▸ EXERCISE: Without including any images, set down the records below exactly.

▸ PROVIDED ENTRIES:
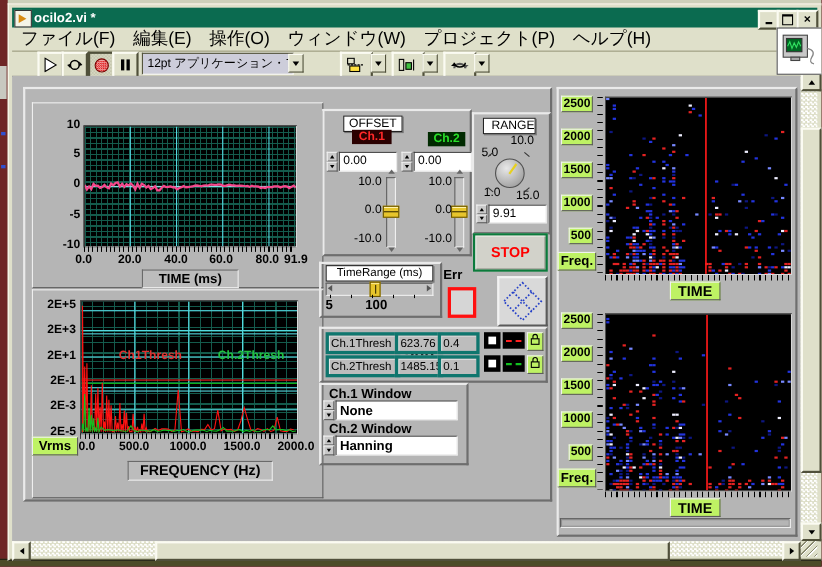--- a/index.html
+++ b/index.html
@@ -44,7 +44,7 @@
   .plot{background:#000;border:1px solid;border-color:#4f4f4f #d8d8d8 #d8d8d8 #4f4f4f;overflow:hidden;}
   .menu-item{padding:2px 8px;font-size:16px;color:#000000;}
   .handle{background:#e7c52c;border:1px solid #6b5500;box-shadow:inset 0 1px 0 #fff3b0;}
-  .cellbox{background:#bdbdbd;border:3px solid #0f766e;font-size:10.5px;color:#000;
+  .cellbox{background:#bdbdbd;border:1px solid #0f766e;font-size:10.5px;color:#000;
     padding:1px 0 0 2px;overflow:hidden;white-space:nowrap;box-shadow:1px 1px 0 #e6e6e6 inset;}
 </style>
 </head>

▸ SOLVED PROBLEM:
--- a/index.html
+++ b/index.html
@@ -44,7 +44,7 @@
   .plot{background:#000;border:1px solid;border-color:#4f4f4f #d8d8d8 #d8d8d8 #4f4f4f;overflow:hidden;}
   .menu-item{padding:2px 8px;font-size:16px;color:#000000;}
   .handle{background:#e7c52c;border:1px solid #6b5500;box-shadow:inset 0 1px 0 #fff3b0;}
-  .cellbox{background:#bdbdbd;border:3px solid #0f766e;font-size:10.5px;color:#000;
+  .cellbox{background:#bdbdbd;border:1px solid #0f766e;font-size:10.5px;color:#000;
     padding:1px 0 0 2px;overflow:hidden;white-space:nowrap;box-shadow:1px 1px 0 #e6e6e6 inset;}
 </style>
 </head>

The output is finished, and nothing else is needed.